Amendment 13, which would ban greyhound racing in Florida, was preserved on the ballot earlier this month by the state Supreme Court.
Marion Hammer [COLIN HACKLEY for the Tampa Bay Times]
Marion Hammer [COLIN HACKLEY for the Tampa Bay Times]
Published Sep. 25, 2018
Updated Sep. 25, 2018

The National Rifle Association's chief lobbyist in Florida is urging members of the gun association to oppose a constitutional amendment that would ban greyhound racing, after a state Supreme Court ruling earlier this month upholding the amendment on the ballot.

The amendment, which would end commercial dog racing involving wagering by 2020, had been contested in court by the Florida Greyhound Association though the state's high court upheld its position on the ballot Sept. 7. Justices, in a 6-1 decision, rejected several arguments that alleged the ballot's summary and title were misleading to voters.

Critics of the amendment had argued, among other reasons, that its "fundamental value" statement — that "the humane treatment of animals is a fundamental value of the people" — was not reflected in the ballot language that will appear before voters in November.
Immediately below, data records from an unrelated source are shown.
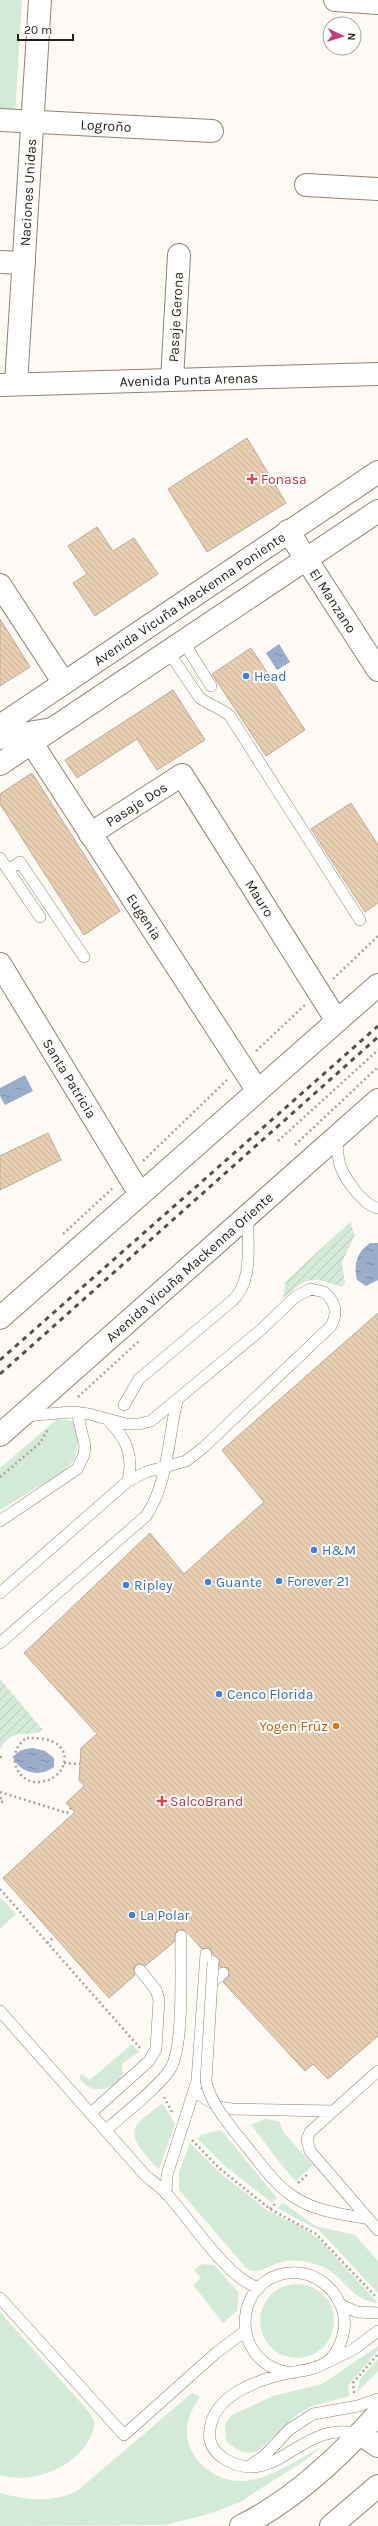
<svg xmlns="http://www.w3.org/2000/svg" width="378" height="2526" font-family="Karla,sans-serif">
  <defs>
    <pattern id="garden-furrows" width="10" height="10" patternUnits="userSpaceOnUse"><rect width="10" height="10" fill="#d3ead9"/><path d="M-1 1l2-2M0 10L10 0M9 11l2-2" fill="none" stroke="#b5c8ba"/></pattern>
    <pattern id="water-ripples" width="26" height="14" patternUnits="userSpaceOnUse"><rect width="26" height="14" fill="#99acc9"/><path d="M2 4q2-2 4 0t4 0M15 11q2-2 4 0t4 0" fill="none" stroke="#7c8ba2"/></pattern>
    <pattern id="building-back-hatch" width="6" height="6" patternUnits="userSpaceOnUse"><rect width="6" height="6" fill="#e8cfb2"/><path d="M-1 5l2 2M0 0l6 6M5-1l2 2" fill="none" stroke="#c7b198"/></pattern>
  </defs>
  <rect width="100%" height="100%" fill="#fdfaf6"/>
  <path fill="#d3ead9" d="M0,0H22L15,115L0,114Z
    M57,1419L73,1421L80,1429L75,1459L63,1472L0,1510V1468Z
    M0,1897L16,1914L0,1929Z
    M132,2044L139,2052L122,2064L123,2075C114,2092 88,2095 79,2077L82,2074L90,2080Z
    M161,2104L164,2105L175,2124L159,2169C153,2164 147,2157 142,2150C123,2127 143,2119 161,2104Z
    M265,2119L279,2121L284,2133L313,2165L296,2181C279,2164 267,2144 251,2125Z
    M221,2130L277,2198L272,2203L225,2166L198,2139L201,2135Z
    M190,2143L219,2172L267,2210L303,2228L320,2240L378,2303C349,2301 344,2273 318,2265C307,2261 293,2259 282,2262C269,2265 260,2275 247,2269L179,2190V2172Z
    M283,2203L316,2226L355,2235L378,2261V2293L320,2231L277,2208Z
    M202,2264L214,2265L239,2293L237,2311L223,2323L193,2285L201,2278L194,2270Z
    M260 2321a37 37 0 1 1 74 0a37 37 0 1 1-74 0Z
    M0,2312L90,2413L95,2422C89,2463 37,2486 0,2475Z
    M378,2346V2350L348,2386L349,2396L310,2407L298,2414L258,2451C245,2456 234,2449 226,2440L225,2423L232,2415L273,2396L322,2384Z
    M378,2359V2371L356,2393L361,2378Z
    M192,2393L200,2397C193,2407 187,2419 187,2431C186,2459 216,2483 243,2481C270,2480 298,2459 321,2447L304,2461L240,2502L212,2513L166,2525L0,2526V2493C26,2500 52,2503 77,2491Z"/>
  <path fill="url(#garden-furrows)" d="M350,1222L355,1235L342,1262L345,1284L341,1287C311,1276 308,1276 283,1299L286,1281Z
    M0,1679L43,1730C26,1739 15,1725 0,1749Z"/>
  <path fill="url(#water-ripples)" d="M279,644L290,662L277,670L266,653Z
    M25,1075L33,1091L5,1105L0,1096V1088Z
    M370,1243H378V1280L366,1286L357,1280C353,1265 357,1252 370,1243Z
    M33,1748L45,1751L54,1758V1767C40,1778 19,1773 13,1757C19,1750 23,1749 33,1748Z"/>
  <path fill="url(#building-back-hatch)" stroke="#bbab99" d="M247,438L286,503L207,552L168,489Z
    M97,527L113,551L134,538L158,574L95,616L73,583L87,574L68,546Z
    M0,619L30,667L0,686Z
    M251,648L305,730L266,756L212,674Z
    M173,690L205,740L157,770L137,739L77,778L65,760Z
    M32,773L120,911L84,935L0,804V794Z
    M351,803L378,845V903L365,912L311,829Z
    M48,1133L61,1160L0,1190V1156Z
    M378,1313V2036L328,2079L313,2064L305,2071L223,1982L229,1976L228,1968L220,1967L219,1959L213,1955L210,1948L202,1949L185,1930H177L174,1942L145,1966L139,1963L135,1965L133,1971L135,1975L109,1998L3,1878L75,1812L66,1803L84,1786L79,1780L81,1748L97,1734L24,1653L150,1533L184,1574L264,1502L222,1450Z"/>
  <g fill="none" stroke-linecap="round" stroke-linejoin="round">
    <g stroke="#918271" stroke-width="12">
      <path id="lane" d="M183,641L211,686
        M168,651L199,697C208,705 220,707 230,716L360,920
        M0,858L40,917
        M8,870L20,862L84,957
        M337,1137C337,1147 337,1158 341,1168C346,1180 364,1206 378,1208
        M124,1405L139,1379L232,1301C254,1281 247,1245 248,1217
        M109,1421C126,1438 134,1456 128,1481
        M0,1521L77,1469L84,1455L85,1446L77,1412
        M0,1593L128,1481L146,1472L186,1461L204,1447L331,1326C338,1313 336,1302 324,1292L311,1289L295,1297L262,1329L151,1421L139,1424H126L89,1414L71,1412L25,1416
        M0,1643L146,1516C168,1484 168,1438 177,1401
        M211,1983L223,1973
        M0,2011L145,2175C152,2181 160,2187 166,2193C190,2219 227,2279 259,2288
        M378,2071L310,2132L307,2140L310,2151L378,2230
        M195,2092L219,2107L232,2109L332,2111
        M91,2113L149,2061L156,2049L159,2000L156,1990L140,1970
        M106,2130C126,2112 153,2092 169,2071C185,2050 180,1965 181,1936
        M246,2146C259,2161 271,2180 287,2192C310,2211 341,2214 369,2219
        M166,2194L167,2175L197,2081L206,1954
        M0,2298L124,2435L216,2353L245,2331
        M341,2305L357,2312L378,2313
        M328,2362L354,2349L378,2331
        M292,2373C223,2364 234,2267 300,2273C316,2275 331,2286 338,2300C344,2310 346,2323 343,2335C333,2373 308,2368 279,2375C251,2383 214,2397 210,2429C208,2441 213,2451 223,2458C277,2492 299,2418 360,2434
        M248,2467L264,2456L290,2429L313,2414L358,2406L378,2399"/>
    </g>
    <g stroke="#918271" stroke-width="24">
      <g id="street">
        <path d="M335,0L378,3"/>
        <path id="s1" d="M0,120L212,131"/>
        <path d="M306,185L378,189"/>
        <path d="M0,262L24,263"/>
        <path id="s2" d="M172,380L179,255"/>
        <path id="s3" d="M16,384L40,0"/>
        <path id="s4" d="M288,531L378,670"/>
        <path d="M0,585L64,683"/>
        <path id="s5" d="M31,742L257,1090"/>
        <path id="s6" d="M90,834L182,775L337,1021"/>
        <path id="s7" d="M0,964L140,1194"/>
      </g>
    </g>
    <g stroke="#918271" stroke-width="24">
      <g id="secondary">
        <path id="s8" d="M0,385L378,374"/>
        <path d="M0,764L378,511"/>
        <path d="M360,2434L378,2446"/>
        <path d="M241,2526C293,2501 340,2456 378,2414"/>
        <path d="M331,2526L378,2486"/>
      </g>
    </g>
    <g stroke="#918271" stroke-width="24">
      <g id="primary">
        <path id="s9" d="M0,726L378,472"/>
        <path d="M0,738L52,729"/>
        <path d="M0,1318L378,985"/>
        <path id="s10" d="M0,1435L378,1100"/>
      </g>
    </g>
    <path stroke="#a8a49f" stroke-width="2.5" stroke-dasharray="2 3" stroke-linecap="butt" d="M333,979L378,936
      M256,1051L305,1005
      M278,1141L378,1050
      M295,1145L378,1067
      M143,1161L227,1080
      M63,1234L114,1187
      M78,1397L139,1341
      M0,1477L40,1443L48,1429
      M27,1738C36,1738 48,1738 57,1744C69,1753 66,1769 54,1777C21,1797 0,1754 27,1738Z
      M0,1757H5
      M64,1763L80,1764
      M0,1792L67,1813L71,1808
      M0,1798L3,1799L2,1802L0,1801
      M0,1889L140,2048
      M47,1943L54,1937
      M164,2097L172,2112
      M192,2140L219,2168L270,2209L316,2234L377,2298
      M298,2183L309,2173
      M270,2209L277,2202
      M354,2393L353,2383L378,2354"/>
    <use href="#lane" stroke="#fff" stroke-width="11"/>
    <use href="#street" stroke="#fff" stroke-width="22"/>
    <use href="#secondary" stroke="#fff" stroke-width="22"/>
    <use href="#primary" stroke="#fff" stroke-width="22"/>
    <path stroke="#555049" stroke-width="3" stroke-dasharray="5 5" stroke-linecap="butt" d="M0,1360L378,1026
      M0,1374L378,1037"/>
    <g stroke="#918271" stroke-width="12" stroke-linecap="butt">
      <path id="lane-bridge" d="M213,1962L206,2081C211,2106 231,2126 246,2146"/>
    </g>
    <use href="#lane-bridge" stroke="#fff" stroke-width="11"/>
  </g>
  <g fill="#e0444e" stroke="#fff" stroke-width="1.5">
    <path d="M250 473h4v4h4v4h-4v4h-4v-4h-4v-4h4z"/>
    <path d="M160 1795h4v4h4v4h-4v4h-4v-4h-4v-4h4z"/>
  </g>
  <g fill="#3f7fe0" stroke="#fff" stroke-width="1.5">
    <circle cx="246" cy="676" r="4"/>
    <circle cx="314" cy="1550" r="4"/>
    <circle cx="279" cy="1581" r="4"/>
    <circle cx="208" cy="1582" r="4"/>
    <circle cx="126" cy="1585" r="4"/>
    <circle cx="219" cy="1694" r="4"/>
    <circle cx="132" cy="1915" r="4"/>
  </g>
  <circle fill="#e8710a" stroke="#fff" stroke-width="1.5" cx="336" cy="1726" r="4"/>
  <g text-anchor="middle" stroke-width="4" stroke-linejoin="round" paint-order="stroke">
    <g font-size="14" fill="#231d16" stroke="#fff">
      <text dy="5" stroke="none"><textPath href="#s1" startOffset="106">Logroño</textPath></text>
      <text dy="5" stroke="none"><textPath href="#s3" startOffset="192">Naciones Unidas</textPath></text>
      <text dy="5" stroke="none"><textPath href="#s2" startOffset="63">Pasaje Gerona</textPath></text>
      <text dy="5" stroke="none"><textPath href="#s8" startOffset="189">Avenida Punta Arenas</textPath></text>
      <text dy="5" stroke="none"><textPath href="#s9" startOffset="228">Avenida Vicuña Mackenna Poniente</textPath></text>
      <text dy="5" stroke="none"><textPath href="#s4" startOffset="83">El Manzano</textPath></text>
      <text dy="5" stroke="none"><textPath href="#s6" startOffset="55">Pasaje Dos</textPath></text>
      <text dy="5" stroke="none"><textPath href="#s6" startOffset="255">Mauro</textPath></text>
      <text dy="5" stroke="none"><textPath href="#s5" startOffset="208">Eugenia</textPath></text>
      <text dy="5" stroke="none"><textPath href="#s7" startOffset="134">Santa Patricia</textPath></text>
      <text dy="5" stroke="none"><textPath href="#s10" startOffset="253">Avenida Vicuña Mackenna Oriente</textPath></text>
    </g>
    <g font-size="14" fill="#be3a42" stroke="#fff" text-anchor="start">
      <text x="261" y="484">Fonasa</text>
      <text x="170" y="1806">SalcoBrand</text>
    </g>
    <g font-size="14" fill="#366cbe" stroke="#fff" text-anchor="start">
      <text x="254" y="681">Head</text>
      <text x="322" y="1555">H&amp;M</text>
      <text x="287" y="1586">Forever 21</text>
      <text x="216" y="1587">Guante</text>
      <text x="134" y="1590">Ripley</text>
      <text x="227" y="1699">Cenco Florida</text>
      <text x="140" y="1920">La Polar</text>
    </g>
    <g font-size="14" fill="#c56008" stroke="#fff" text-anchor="end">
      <text x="328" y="1731">Yogen Früz</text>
    </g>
  </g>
  <g transform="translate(342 36) rotate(94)"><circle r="19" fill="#ffffff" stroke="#a7a5a2"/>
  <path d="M0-3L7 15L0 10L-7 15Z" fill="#c43e7f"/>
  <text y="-6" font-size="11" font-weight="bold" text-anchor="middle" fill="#231d16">N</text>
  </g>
  <path d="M18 34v6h55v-6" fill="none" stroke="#231d16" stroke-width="2"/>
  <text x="24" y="34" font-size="12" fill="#231d16" stroke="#ffffff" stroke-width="3" paint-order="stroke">20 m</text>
</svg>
Hammer, in a missive to the NRA's membership list in Florida, singled out that language and accused the amendment of being "a front for much more."

Based on the "humane treatment" phrase in the language of the full amendment, she wrote, "extreme animal rights organizations will have a new constitutional standard to challenge any and all activities they find objectionable. In short, many suspect their first action will be to immediately begin work to ban all hunting and fishing."

"Absentee ballots will be going out soon and people need to know what you're voting for," she said by phone Tuesday. "Our members rely on us to evaluate these amendments and tell them how it will impact their rights."

But the state Supreme Court, in its ruling two weeks ago, asserted that "although prefatory language may aid a court to determine legislative intent when the operative terms of a provision of law are ambiguous, such language does no control interpretation of the operative terms of that provision."

"Amendment 13's fundamental value provision is devoid of any legislative or judicial mandate: it bestows no rights, imposes no duties, and does not empower the Legislature to take any action," the court added in its decision.

The Committee to Protect Dogs, one of the groups supporting the amendment, accused Hammer and the NRA of "attempts to swiftboat" the push to ban greyhound racing in the state.

"It's clear to me that they know they're going to lose," said Carey Theil, a senior advisor to the group's "Yes on 13" campaign. "They have decided to try and make the campaign about a bunch of things that Amendment 13 doesn't do."

"This was addressed by the Supreme Court nine days ago," he said. "You have the Supreme Court saying, 'No, no, no, that's not true."

The amendment, which was among three upheld by the state Supreme Court earlier this month, is the last to appear on the ballot before voters this year. To pass, any constitutional amendment requires 60 percent of the vote.